### Text under study
# Another One Saved



## dombox40 (Oct 20, 2008)

Hi all the masked crusader has done it again.Silverhawk(Paul) has managed to rescue my rotary electric. After months of trying to get it repaired including sending it back to rotary who were not interested You lads on the forum pointed me to a man that could and a good job he did as well. I have posted a couple of pictures dont know if they will come out first time of trying to download them. Anyway if they dont perhaps paul will stick a couple up. Thanks all


----------



## langtoftlad (Mar 31, 2007)

Good man that Paul :thumbsup:


----------



## Silver Hawk (Dec 2, 2003)

Here you go Ken. I had to replace the balance....despite this being a NOS watch...and one that had never been opened...one of the balance pivots had rusted away. Acids in the original oil? :huh: Trapped moisture when it was first assembled? :huh:


----------



## martinus_scriblerus (Sep 29, 2008)

Silver Hawk said:


> Here you go Ken. I had to replace the balance....despite this being a NOS watch...and one that had never been opened...one of the balance pivots had rusted away. Acids in the original oil? :huh: Trapped moisture when it was first assembled? :huh:


Nice going Paul. This is a very good looking watch.


----------



## Zephod (Nov 15, 2006)

### Tasks and exercises
1. In the watch repair thread, what part did Silver Hawk have to replace?
2. Please say whether each statement agrees with the watch repair thread, giving yes or no and quoting the words that decide it.
(a) The watch had been opened before Silver Hawk worked on it.
(b) Rotary were not interested in repairing the watch.
(c) One of the balance pivots had rusted away.
Rely only on the watch repair thread for your answers.

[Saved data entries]
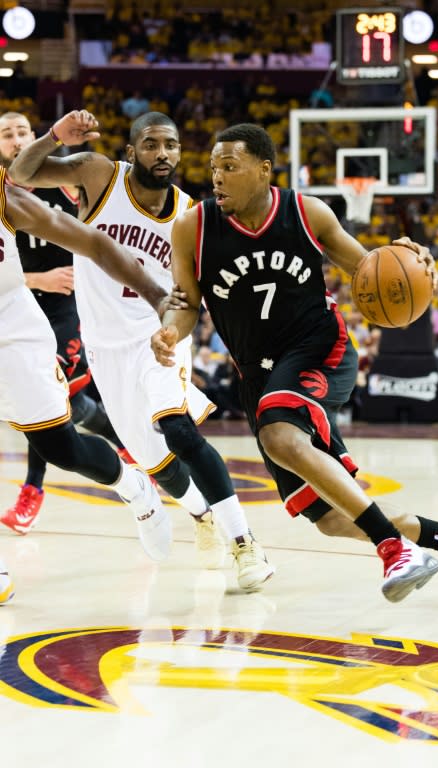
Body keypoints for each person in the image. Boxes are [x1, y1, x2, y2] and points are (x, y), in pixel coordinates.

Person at [151, 123, 438, 608]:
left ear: (264, 169)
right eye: (213, 167)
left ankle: (393, 549)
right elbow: (185, 301)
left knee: (278, 432)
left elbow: (368, 270)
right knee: (331, 516)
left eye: (230, 166)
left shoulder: (306, 212)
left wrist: (409, 259)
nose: (217, 177)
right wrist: (171, 329)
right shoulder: (194, 227)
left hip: (320, 350)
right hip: (259, 375)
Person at [9, 110, 274, 592]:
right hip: (105, 345)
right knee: (158, 464)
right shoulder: (97, 174)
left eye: (171, 145)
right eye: (151, 145)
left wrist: (185, 329)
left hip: (160, 336)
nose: (163, 154)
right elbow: (21, 175)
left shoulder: (192, 215)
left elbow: (194, 291)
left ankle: (245, 543)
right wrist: (53, 137)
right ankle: (199, 513)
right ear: (131, 152)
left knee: (177, 429)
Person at [0, 164, 173, 563]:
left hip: (14, 336)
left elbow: (93, 243)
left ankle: (133, 487)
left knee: (63, 450)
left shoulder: (10, 199)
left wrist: (155, 295)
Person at [0, 111, 130, 534]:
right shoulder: (5, 191)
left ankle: (32, 491)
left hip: (65, 311)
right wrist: (37, 279)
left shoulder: (64, 181)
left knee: (50, 408)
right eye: (7, 134)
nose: (17, 139)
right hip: (21, 300)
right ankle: (124, 442)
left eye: (23, 132)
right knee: (71, 406)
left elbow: (101, 235)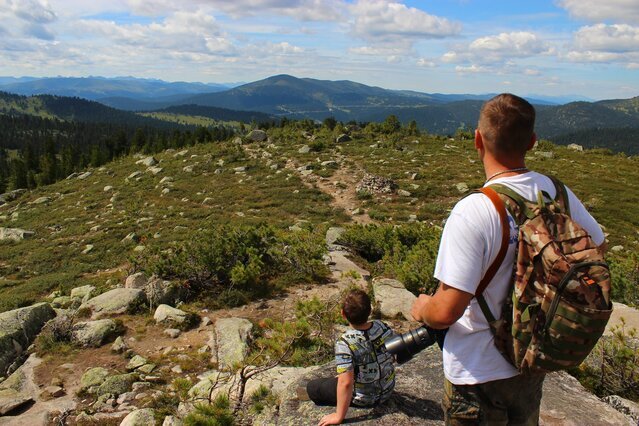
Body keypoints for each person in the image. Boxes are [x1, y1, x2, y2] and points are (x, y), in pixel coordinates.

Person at [410, 93, 606, 425]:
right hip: (531, 359)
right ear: (532, 141)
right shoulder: (556, 192)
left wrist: (421, 307)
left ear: (477, 140)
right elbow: (596, 248)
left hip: (476, 372)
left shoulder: (475, 210)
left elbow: (446, 311)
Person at [305, 289, 397, 426]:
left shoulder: (345, 342)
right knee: (337, 379)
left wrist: (338, 416)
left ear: (343, 314)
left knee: (312, 387)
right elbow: (394, 352)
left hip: (364, 398)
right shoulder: (381, 326)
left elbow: (346, 383)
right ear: (370, 310)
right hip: (387, 390)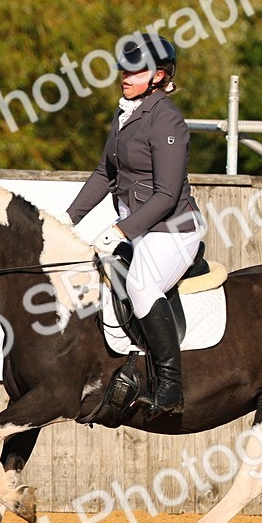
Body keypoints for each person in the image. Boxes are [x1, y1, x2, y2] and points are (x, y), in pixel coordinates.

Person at [66, 33, 205, 416]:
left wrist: (121, 231)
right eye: (123, 70)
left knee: (141, 287)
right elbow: (104, 172)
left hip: (172, 229)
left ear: (159, 75)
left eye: (135, 71)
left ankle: (171, 388)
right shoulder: (127, 111)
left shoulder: (167, 119)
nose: (125, 77)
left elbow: (166, 194)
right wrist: (68, 219)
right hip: (137, 226)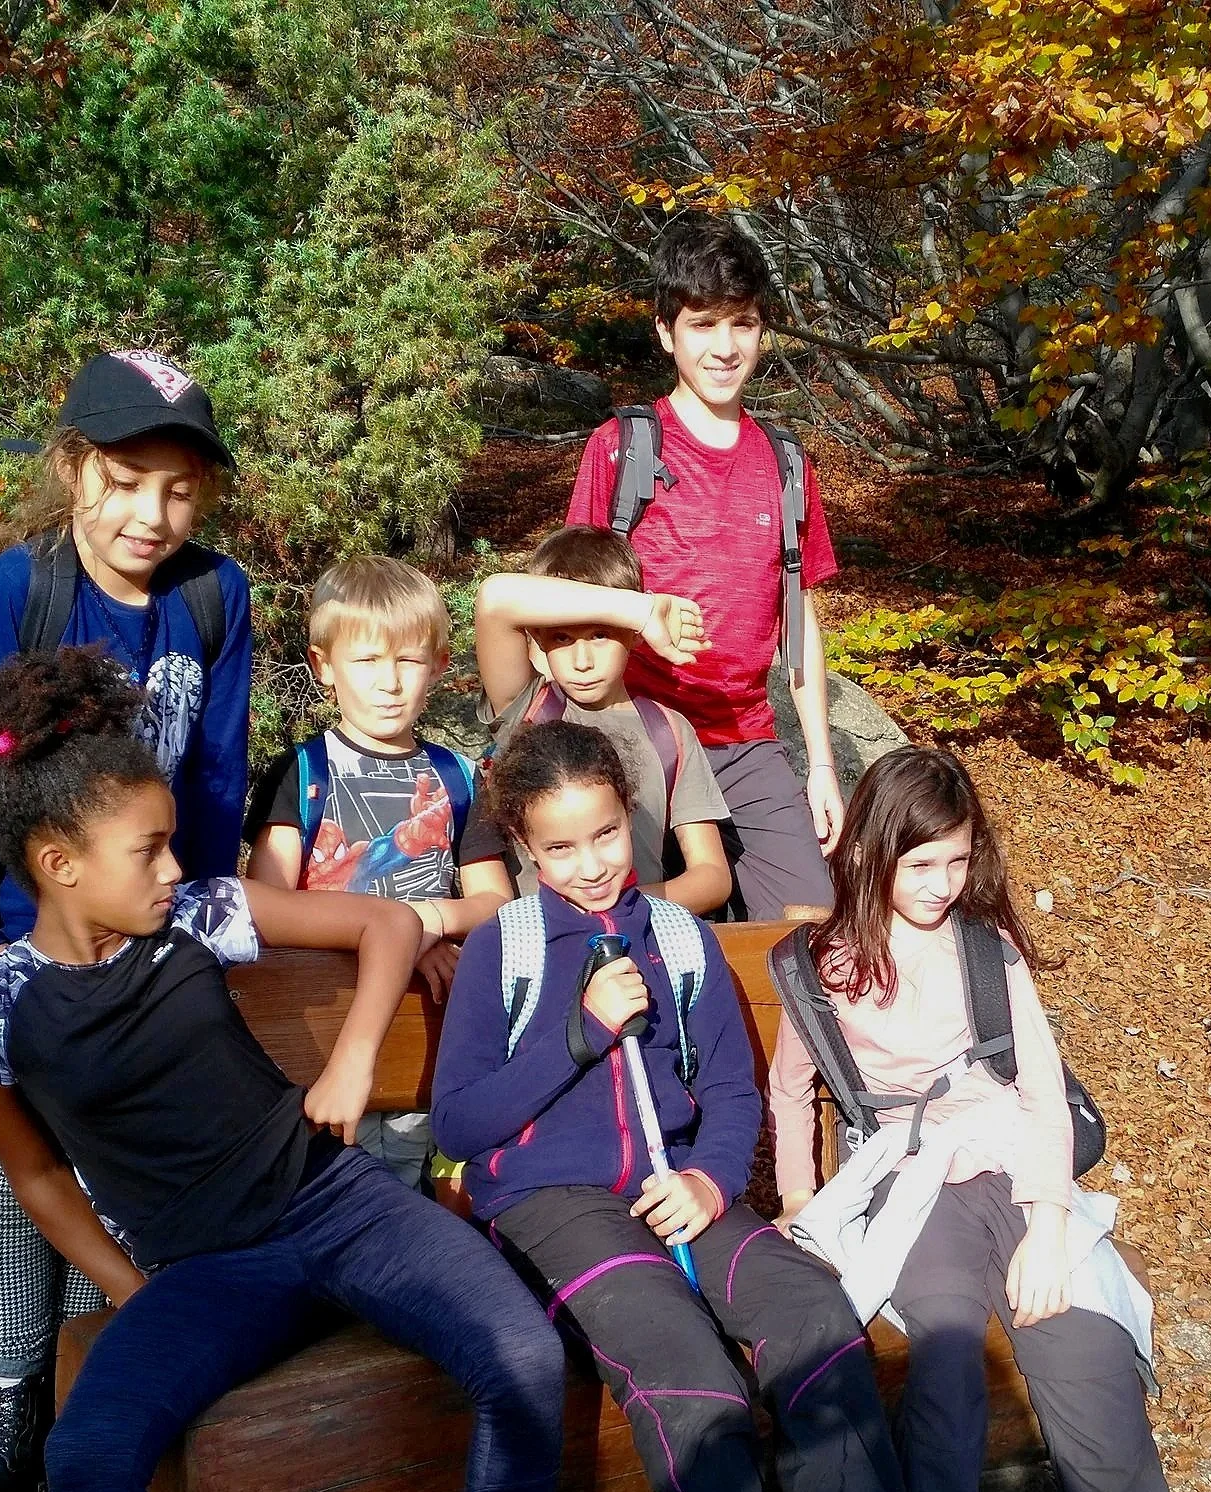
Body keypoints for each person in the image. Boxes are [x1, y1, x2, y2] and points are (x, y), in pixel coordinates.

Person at [0, 646, 573, 1492]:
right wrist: (130, 1296)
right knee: (90, 1453)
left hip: (338, 1207)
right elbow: (35, 1180)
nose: (176, 867)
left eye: (175, 844)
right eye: (149, 851)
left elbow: (385, 921)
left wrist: (347, 1060)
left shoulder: (209, 914)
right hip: (209, 1274)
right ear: (59, 866)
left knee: (522, 1358)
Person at [430, 719, 1035, 1492]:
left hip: (682, 1198)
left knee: (813, 1319)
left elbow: (741, 1101)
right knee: (689, 1378)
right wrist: (574, 1034)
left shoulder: (676, 935)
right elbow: (463, 1121)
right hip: (556, 1209)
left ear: (634, 817)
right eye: (559, 848)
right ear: (521, 843)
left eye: (606, 834)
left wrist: (713, 1183)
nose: (591, 864)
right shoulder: (503, 949)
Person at [767, 747, 1211, 1492]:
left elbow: (1040, 1095)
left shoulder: (987, 954)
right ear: (875, 853)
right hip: (908, 1184)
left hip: (1019, 1175)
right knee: (943, 1366)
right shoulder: (823, 965)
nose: (940, 887)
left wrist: (1054, 1222)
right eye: (920, 865)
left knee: (1087, 1356)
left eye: (957, 863)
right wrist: (800, 1202)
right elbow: (789, 1089)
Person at [0, 348, 257, 1492]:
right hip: (30, 938)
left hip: (152, 924)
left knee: (109, 1169)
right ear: (73, 470)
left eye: (176, 490)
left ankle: (80, 1390)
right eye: (124, 481)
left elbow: (216, 776)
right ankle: (11, 1401)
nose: (150, 515)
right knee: (25, 1175)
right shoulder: (27, 587)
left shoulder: (215, 598)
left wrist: (192, 926)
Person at [563, 213, 844, 921]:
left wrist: (821, 766)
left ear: (763, 330)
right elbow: (570, 592)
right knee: (636, 924)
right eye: (703, 324)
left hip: (745, 741)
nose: (725, 347)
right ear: (666, 331)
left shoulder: (787, 465)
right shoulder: (623, 448)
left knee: (810, 934)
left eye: (742, 324)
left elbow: (799, 620)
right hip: (634, 733)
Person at [247, 556, 513, 1186]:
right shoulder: (303, 772)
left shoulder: (458, 778)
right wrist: (394, 935)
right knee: (318, 1188)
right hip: (320, 1020)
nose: (389, 682)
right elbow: (268, 906)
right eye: (367, 661)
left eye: (409, 660)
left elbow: (494, 902)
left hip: (422, 1026)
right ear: (324, 667)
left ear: (441, 667)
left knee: (402, 1187)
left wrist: (424, 923)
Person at [473, 525, 733, 914]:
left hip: (638, 936)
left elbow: (712, 874)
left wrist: (622, 906)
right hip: (545, 945)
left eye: (599, 635)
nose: (582, 661)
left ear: (633, 636)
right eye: (561, 638)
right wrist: (638, 610)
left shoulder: (669, 731)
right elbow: (494, 599)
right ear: (539, 640)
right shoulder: (526, 707)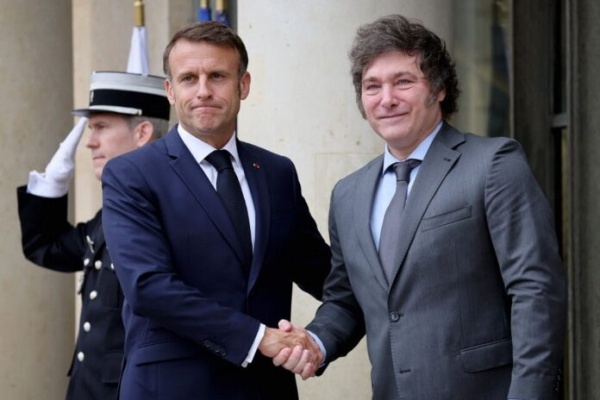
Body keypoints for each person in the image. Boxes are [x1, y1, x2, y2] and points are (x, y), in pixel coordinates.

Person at [275, 14, 568, 400]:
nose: (387, 99)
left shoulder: (493, 164)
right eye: (372, 86)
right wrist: (315, 341)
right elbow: (346, 300)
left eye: (403, 81)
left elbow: (535, 291)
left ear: (440, 88)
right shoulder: (348, 195)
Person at [100, 21, 331, 400]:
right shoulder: (131, 174)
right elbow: (147, 287)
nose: (203, 91)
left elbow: (323, 273)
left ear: (243, 85)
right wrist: (258, 337)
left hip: (265, 390)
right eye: (189, 78)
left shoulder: (277, 173)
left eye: (218, 76)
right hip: (170, 389)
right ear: (171, 91)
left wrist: (322, 338)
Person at [17, 71, 171, 400]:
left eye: (101, 127)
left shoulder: (169, 211)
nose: (90, 141)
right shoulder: (112, 213)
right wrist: (53, 181)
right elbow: (45, 246)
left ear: (142, 133)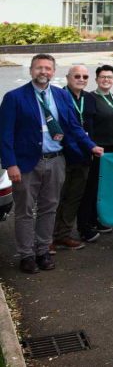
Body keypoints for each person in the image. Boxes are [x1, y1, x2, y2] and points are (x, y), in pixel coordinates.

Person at [0, 54, 103, 273]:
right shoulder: (14, 97)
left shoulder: (60, 96)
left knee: (49, 209)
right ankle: (26, 255)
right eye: (39, 68)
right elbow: (5, 134)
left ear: (53, 72)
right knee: (25, 211)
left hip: (56, 161)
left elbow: (73, 126)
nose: (43, 72)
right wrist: (10, 164)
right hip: (26, 164)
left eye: (47, 68)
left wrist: (90, 146)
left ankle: (42, 251)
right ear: (31, 70)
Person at [52, 64, 96, 249]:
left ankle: (64, 234)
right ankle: (47, 238)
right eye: (77, 76)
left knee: (74, 198)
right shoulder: (58, 97)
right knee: (56, 198)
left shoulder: (90, 98)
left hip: (84, 156)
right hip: (63, 154)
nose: (81, 79)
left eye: (85, 77)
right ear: (67, 77)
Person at [79, 64, 113, 239]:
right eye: (103, 77)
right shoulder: (90, 98)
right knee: (91, 188)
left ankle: (96, 219)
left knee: (103, 188)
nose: (106, 80)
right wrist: (91, 147)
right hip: (98, 149)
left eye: (110, 77)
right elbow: (88, 125)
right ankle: (85, 225)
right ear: (96, 79)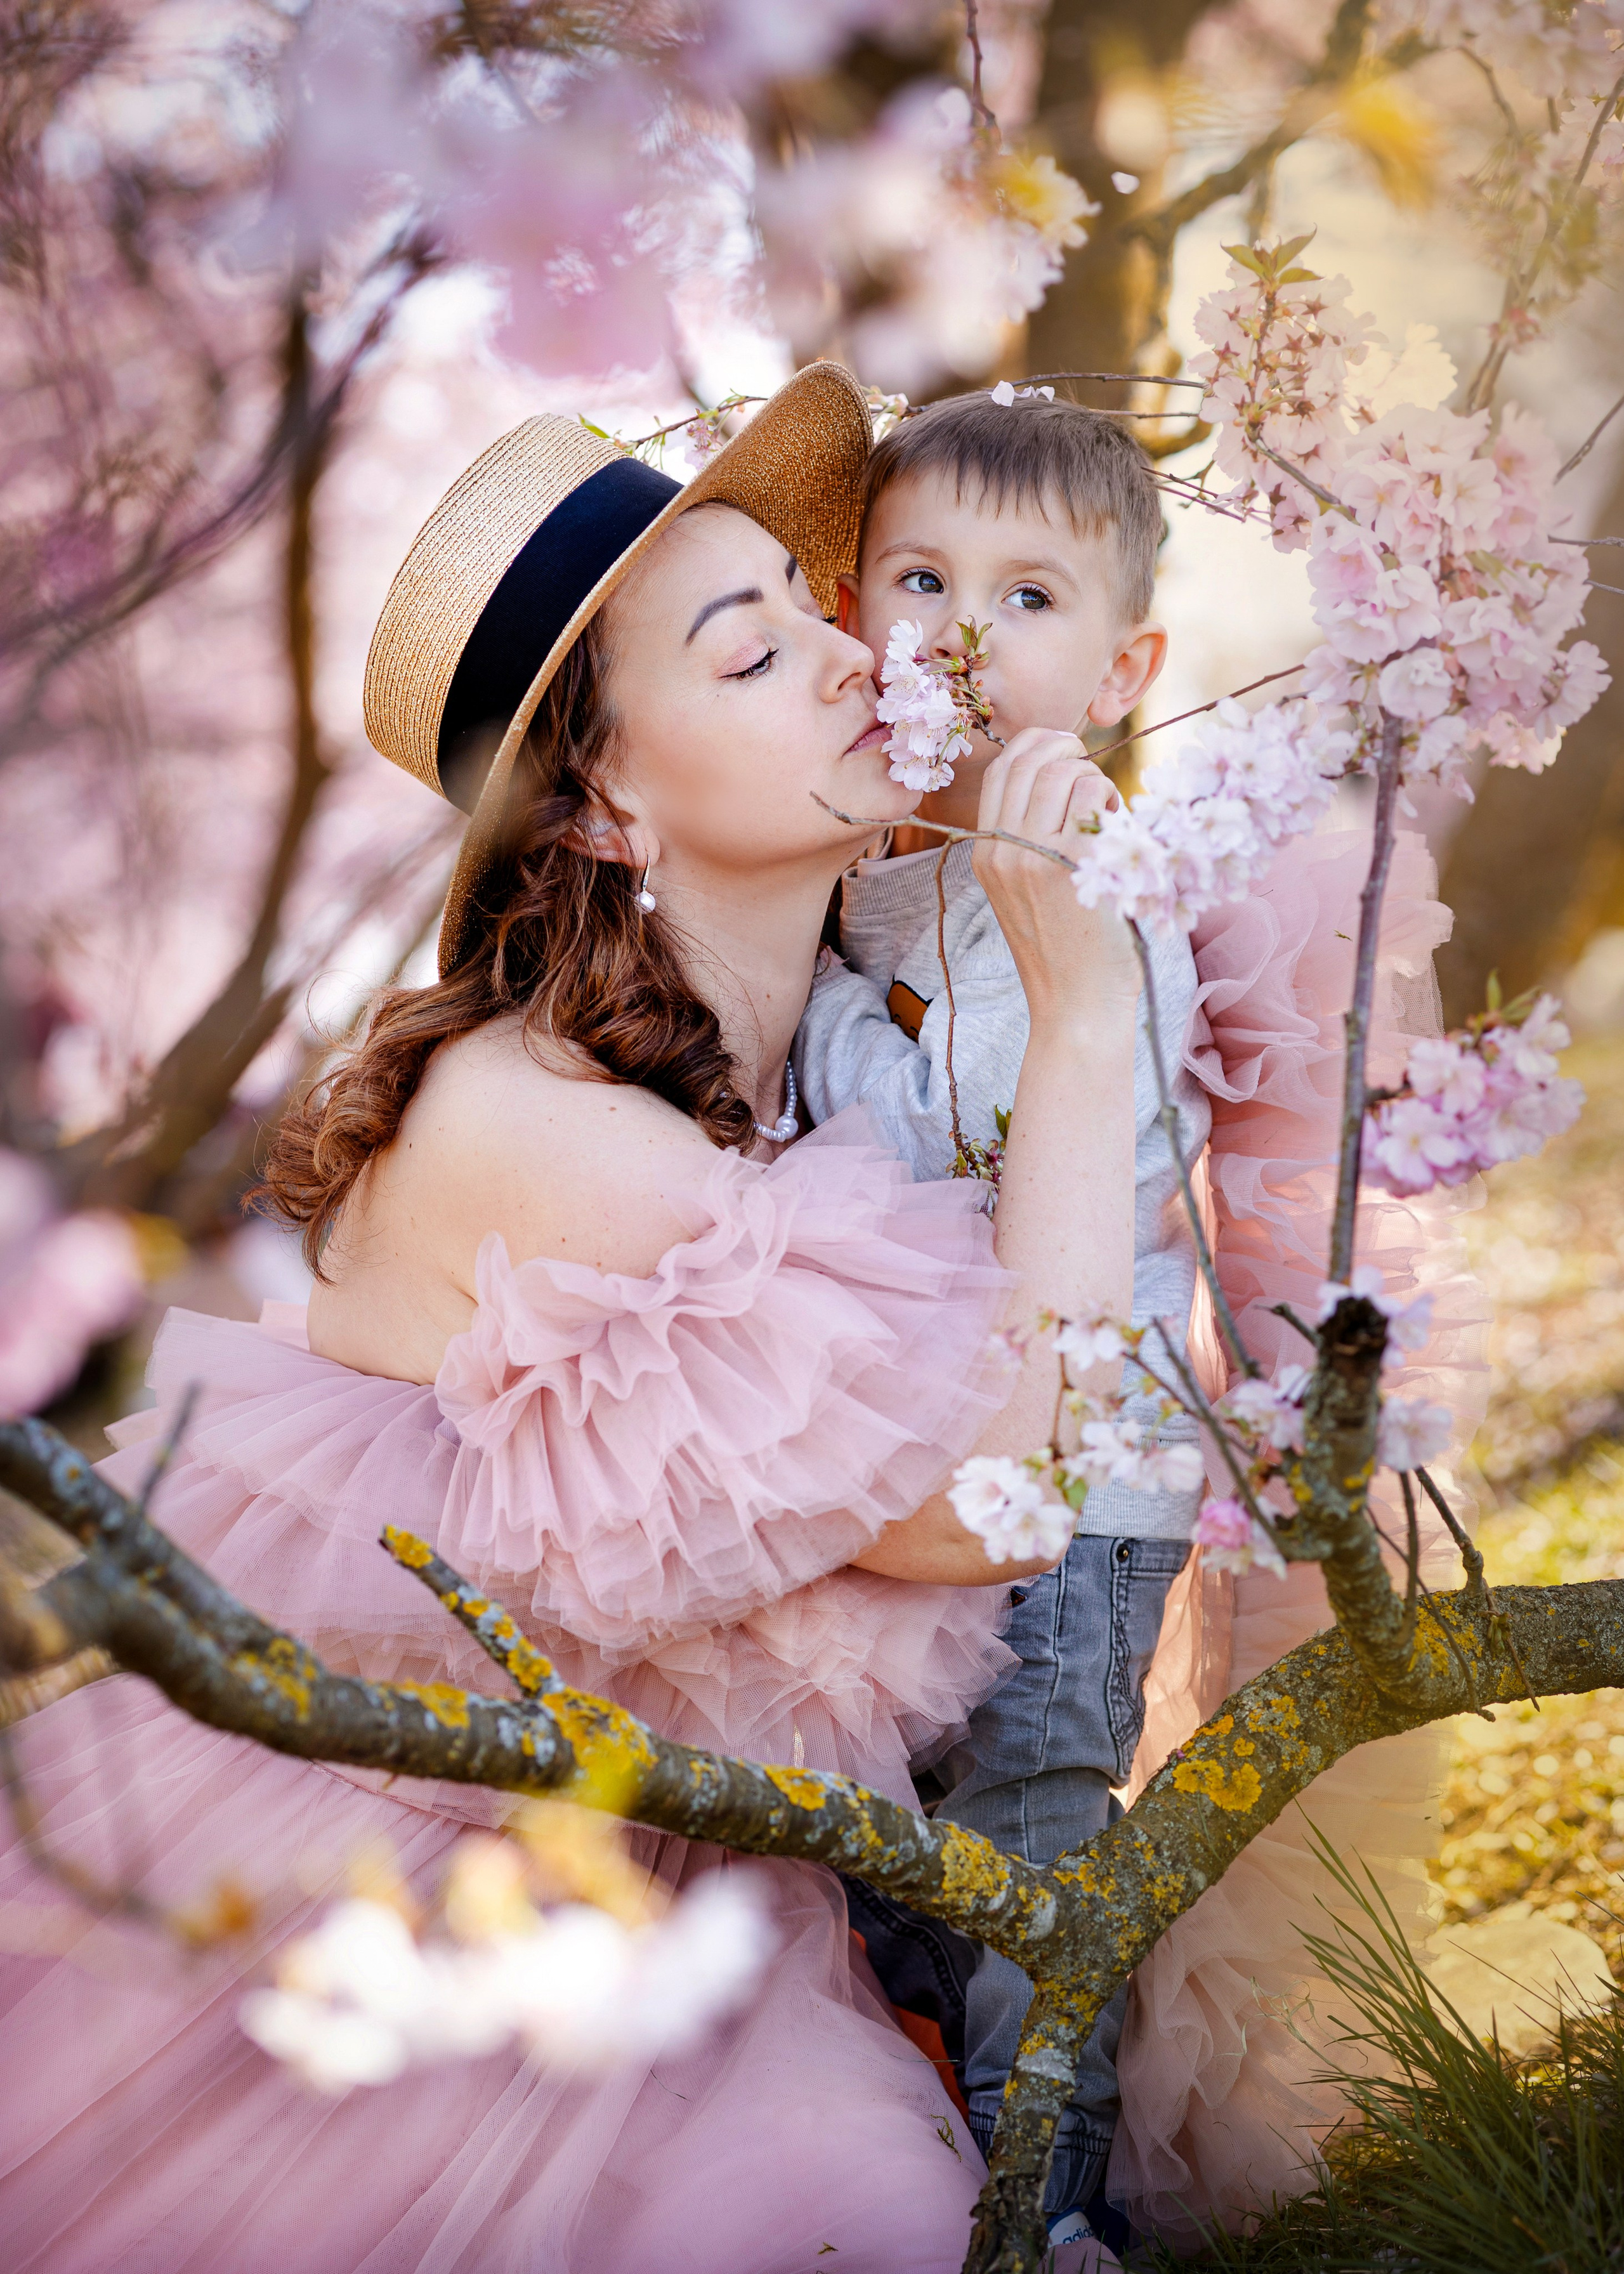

### Responses by task
1. The balance.

2.
(a) No: "one that had never been opened"
(b) Yes: "sending it back to rotary who were not interested"
(c) Yes: "one of the balance pivots had rusted away"